SOURCE TEXT:
Friday, July 27, 2012

Dover Beach

Dover Beach

The Poem
“Dover Beach” is a dramatic monologue of thirty-seven lines, divided into four unequal sections or
“paragraphs” of fourteen, six, eight, and nine lines. In the title, “Beach” is more significant than “Dover,” for it points at the controlling image of the poem. On a pleasant evening, the poet and his love are apparently in a room with a window affording a view of the straits of Dover on the southeast coast of England, perhaps in an inn. The poet looks out toward the French
coast, some twenty-six miles away, and is attracted by the calm and serenity of the scene: the quiet sea, the
moon, the blinking French lighthouse, the glimmering reflections of the famous white cliffs of Dover. He calls
his love to the window to enjoy the scene and the sweet night air; there is one element out of tune with the
peaceful scene, however, and the speaker strongly urges his love to “Listen!” to the rasping sound from the
shingle beach as the waves, flowing in and out, drag the loose pebbles back and forth. This repetitive sound
underlies the otherwise peaceful scene like background music and suggests to the speaker some unspecified,
unrelenting sadness. To this point (line 14), the poem has been essentially straightforward description.
In the second section, the speaker (presumably grounded in the classics as Matthew Arnold was) is reminded
that the Greek tragic dramatist Sophocles had heard the same sound in the Aegean and it had suggested to him
the turbid ebb and flow of human suffering, which had been the dominant subject of his plays. (The precise
passage referred to in Sophocles is obscure; several have been suggested.) The poet and his companion—or
perhaps the “we” of line 18 is more generalized—are also reminded by the sound of a related but somewhat
different thought.

ROWS:

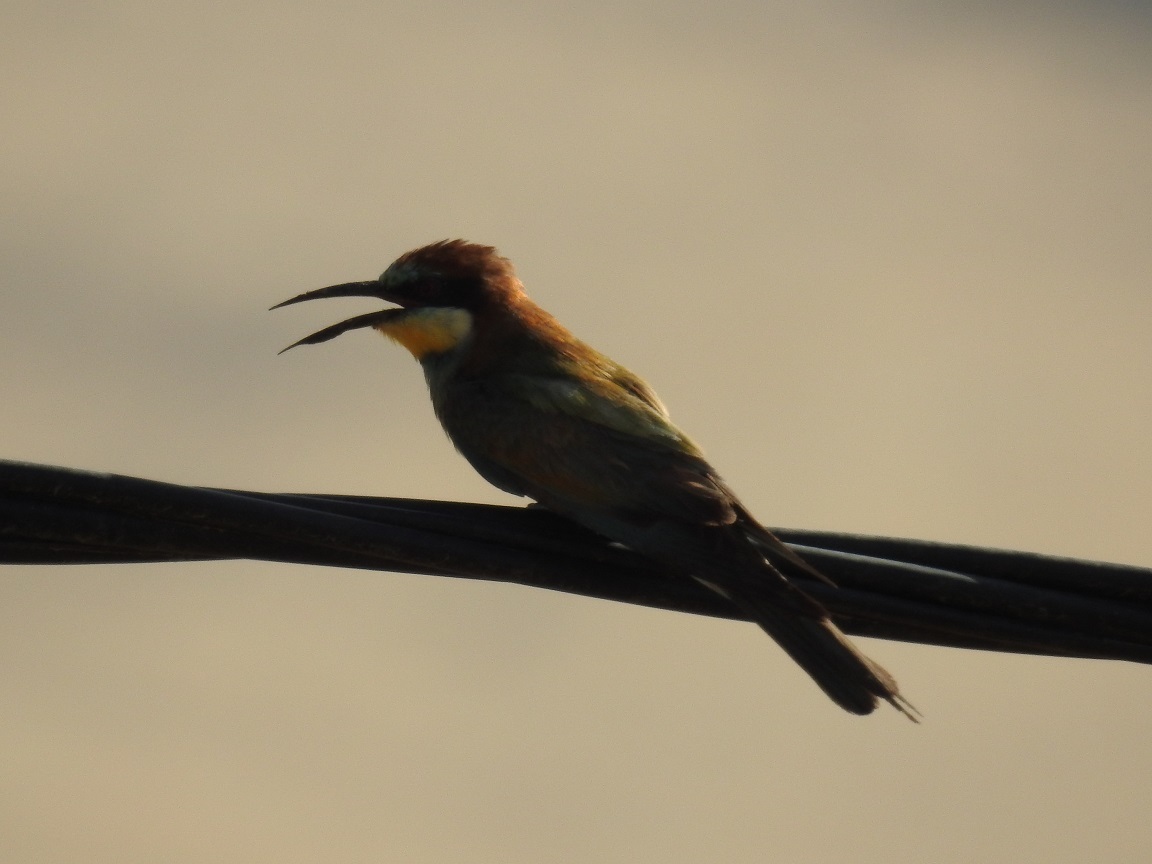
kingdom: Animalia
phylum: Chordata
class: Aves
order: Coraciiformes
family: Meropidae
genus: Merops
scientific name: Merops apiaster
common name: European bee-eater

--

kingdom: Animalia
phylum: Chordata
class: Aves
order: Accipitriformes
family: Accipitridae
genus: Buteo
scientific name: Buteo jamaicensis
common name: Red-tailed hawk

GOAL: Please continue the commentary on "Dover Beach" above the listing, starting right after its last sentence.

THE RESULT:
Like the sea, Faith (principally Christianity) once girded the world, like an attractive, bright-colored scarf
tightly binding all together. Now, however, the sea of faith is receding; the power of religion to give unity and
meaning is waning, leaving behind only the chill wind whistling over the desolate beach. The imagery of the
last four lines of this section indicates that the loss of faith is not simply unfortunate but also results in a great
sense of emptiness and sterility.
In the final section, the poet turns from the troubling scene to his love, almost in desperation, seeking to find
some meaning and stability in a world that is otherwise a void, and cries out for them to be true to each other,
because in the vision of the poet, there is nothing else possible to give meaning to life. The world, which is
apparently beautiful and new (recalling the opening six lines), is in fact not so. The world can offer none of
the promises it makes: joy, love, light, certitude, peace, help for pain. What the world is really like is a
battlefield at night where soldiers rush about, pursuing and firing at shadows, unable to tell friend from foe; it
is a dark plain “Where ignorant armies clash by night.” This famous final image of the confused battle was
probably inspired by Thucydides’ description of the battle of Epipolae in Historia tou Peloponnesiacou
polemou (431-404 b.c.e.; History of the Peloponnesian War, 1550).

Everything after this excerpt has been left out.